Joanna não conseguiu pegar uma semifinal nas três provas que disputou no Rio. Mas não usou os problemas enfrentados como desculpa para os seus resultados.
– Não acho que tenha feito efeito. Nadei mal e ponto final. A culpa é minha. Travei no final. Não estou usando isso para justificar. Todo mundo já passou por decepção na vida. Eu já ganhei por cinco centésimos, já perdi por cinco centésimos. Já pensei em tirar minha própria vida. Lutei pra caramba. Conquistei quatro vezes o índice olímpico pra estar aqui. Sou a melhor atleta do Brasil em provas de medley desde os meus 14 anos. Não preciso que isso tenha valor para os outros. Preciso que tenha valor para mim. Não é que esse tipo de mensagem vá me fazer parar de nadar ou desistir. Mas machuca. As pessoas não merecem (ouvir isso). Como a Rafaela não merecia ter escutado o que escutou há quatro anos. A Sarah não merece… Lembro que o Leandro Guilheiro teve um ciclo olímpico brilhante antes de Londres, aí quando ele não ganhou a medalha começaram a chamá-lo de “Leandro Pipoqueiro”. Um cara que é campeão mundial júnior, tem duas medalhas em Mundiais, duas mealhas em Jogos Olímpicos, que tira golpe dos dois lados ser chamado assim.
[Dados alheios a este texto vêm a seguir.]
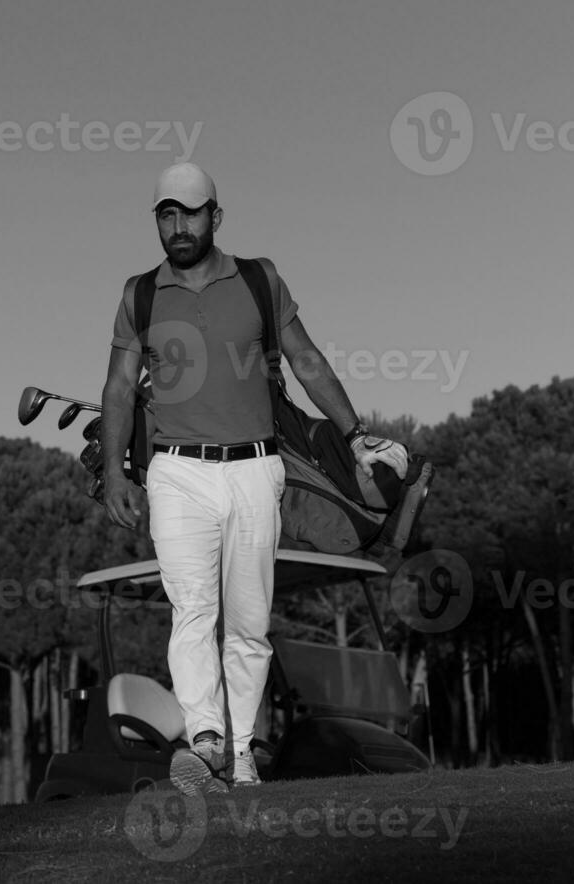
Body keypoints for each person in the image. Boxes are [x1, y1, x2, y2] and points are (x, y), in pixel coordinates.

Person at [99, 162, 408, 793]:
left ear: (215, 215)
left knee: (246, 623)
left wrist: (355, 436)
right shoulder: (141, 294)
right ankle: (206, 737)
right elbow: (117, 389)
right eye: (166, 214)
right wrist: (115, 473)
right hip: (176, 473)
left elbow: (308, 361)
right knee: (191, 610)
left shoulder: (260, 280)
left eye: (189, 212)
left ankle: (239, 756)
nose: (178, 225)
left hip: (256, 469)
Joanna voltou a citar outros atletas que não atingiram seus objetivos na Ollimpíada e pediu mais respeito a eles como seres humanos.
– A gente tem que ter um pouco mais de respeito e empatia pelo ser humano. Desejar que eu seja estuprada? Sério? Porque não apoio político “x” ou “y”… Falar que eu inventei a história da minha infância (sobre o estupro) pra estar na mídia. Isso é muito pesado. Recebo tantas mensagens bonitas e pesadas de crianças, mulheres e homens que passaram pela mesma situação que eu e dizem: “Joana, eu entendo quando você sobre no bloco sorrindo. Eu entendo o valor disso”. Então, como alguém pode imaginar que seria capaz de inventar um abuso para estar na mídia? Que tipo de mídia é essa que eu quero estar? Minha mãe até hoje tem que sentar de frente para o cara que fez o que fez comigo, escutar ele falar que não fez. Será que eu ia escolher minha mãe passar por isso? Que tipo de ser humano monstro seria eu? Estou fazendo um apelo. Ninguém tem obrigação de gostar de mim. Mas me respeite. Eu aguento porque não tive outra opção na minha vida. Se eu não aguentasse, teria sucumbido à depressão.